Event

Co-sponsored with Penn Forum on Japan Third Thursday Series

Hayashi Razan (1583-1657) has often been described as a yes-man, a paid lackey and an ideological fixer for the early Tokugawa shoguns. He has been labelled as a Neo-Confucian scholar and unoriginal as a scholar - so not very promising as a subject for a lecture! But the reality is rather different, and this talk, based on his manuscripts, his block-printed publications and some of the books he once owned, will show both his connections with Korea and his extraordinarily wide-ranging efforts to make Chinese texts accessible and understandable for his contemporaries. The lecture will start with his dramatic death and instead of trying to be comprehensive will focus on some key episodes and texts to identify his real significance in early 17th-century Japan.
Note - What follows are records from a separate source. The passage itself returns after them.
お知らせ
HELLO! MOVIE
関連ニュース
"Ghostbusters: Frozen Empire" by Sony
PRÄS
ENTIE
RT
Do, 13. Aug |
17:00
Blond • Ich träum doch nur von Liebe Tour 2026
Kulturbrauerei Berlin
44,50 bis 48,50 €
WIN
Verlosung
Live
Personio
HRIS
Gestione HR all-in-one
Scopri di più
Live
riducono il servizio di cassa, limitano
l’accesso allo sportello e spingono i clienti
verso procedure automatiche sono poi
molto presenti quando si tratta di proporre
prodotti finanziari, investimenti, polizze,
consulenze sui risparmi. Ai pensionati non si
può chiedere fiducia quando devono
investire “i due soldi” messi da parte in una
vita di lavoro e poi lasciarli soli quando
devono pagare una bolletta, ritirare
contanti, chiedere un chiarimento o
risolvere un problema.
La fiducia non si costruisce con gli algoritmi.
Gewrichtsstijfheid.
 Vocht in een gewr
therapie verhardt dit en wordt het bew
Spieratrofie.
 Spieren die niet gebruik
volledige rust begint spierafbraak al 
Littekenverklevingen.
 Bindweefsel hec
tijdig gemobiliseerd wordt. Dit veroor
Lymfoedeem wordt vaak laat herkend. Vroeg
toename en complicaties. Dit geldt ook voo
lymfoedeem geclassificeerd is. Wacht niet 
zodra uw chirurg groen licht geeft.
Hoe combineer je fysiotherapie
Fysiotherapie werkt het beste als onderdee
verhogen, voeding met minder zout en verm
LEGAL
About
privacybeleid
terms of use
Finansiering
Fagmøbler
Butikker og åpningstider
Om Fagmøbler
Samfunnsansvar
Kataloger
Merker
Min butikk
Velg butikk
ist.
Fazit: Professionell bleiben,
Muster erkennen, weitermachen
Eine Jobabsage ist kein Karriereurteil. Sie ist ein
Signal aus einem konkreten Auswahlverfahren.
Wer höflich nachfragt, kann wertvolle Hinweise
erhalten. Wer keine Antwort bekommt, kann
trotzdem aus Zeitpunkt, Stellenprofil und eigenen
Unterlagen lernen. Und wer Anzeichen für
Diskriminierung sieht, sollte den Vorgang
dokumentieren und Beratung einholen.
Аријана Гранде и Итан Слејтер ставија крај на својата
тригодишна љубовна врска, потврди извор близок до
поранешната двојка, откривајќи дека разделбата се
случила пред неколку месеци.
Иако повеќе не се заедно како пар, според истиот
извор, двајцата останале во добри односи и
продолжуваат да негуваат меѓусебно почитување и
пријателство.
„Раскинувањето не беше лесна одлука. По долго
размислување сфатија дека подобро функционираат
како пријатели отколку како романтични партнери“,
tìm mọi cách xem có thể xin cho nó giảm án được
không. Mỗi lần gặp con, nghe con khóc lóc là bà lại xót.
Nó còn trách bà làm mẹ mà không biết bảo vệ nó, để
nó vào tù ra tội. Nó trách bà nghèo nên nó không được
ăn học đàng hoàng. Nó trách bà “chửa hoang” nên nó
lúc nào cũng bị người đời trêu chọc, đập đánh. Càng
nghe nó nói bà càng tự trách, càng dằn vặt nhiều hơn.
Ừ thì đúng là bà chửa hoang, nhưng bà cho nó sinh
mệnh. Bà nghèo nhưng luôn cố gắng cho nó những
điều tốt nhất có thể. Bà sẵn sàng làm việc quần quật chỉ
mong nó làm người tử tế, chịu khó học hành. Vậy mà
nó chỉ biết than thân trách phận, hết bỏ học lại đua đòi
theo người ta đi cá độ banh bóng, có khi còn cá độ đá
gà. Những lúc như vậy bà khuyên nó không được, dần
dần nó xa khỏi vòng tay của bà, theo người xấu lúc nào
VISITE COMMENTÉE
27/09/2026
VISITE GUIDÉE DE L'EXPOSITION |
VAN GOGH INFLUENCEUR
Peter Kornicki is Emeritus Professor of Japanese Studies at Cambridge University. Professor Kornicki did his BA in Japanese and Korean at Oxford and his D.Phil. in 19th-century Japanese literature. He has spent about six years in Japan in total, mostly in Kyoto. From 1978 to 1982, he was associate professor at the Humanities Research Institute of Kyoto University. Professor Kornicki has been based in Cambridge since 1985. In 1992 he was awarded the Japan Foundation Special Prize (with Hayashi Nozomu). He is a fellow of The British Academy, and in 2012, he was elected a member of the Academia Europea.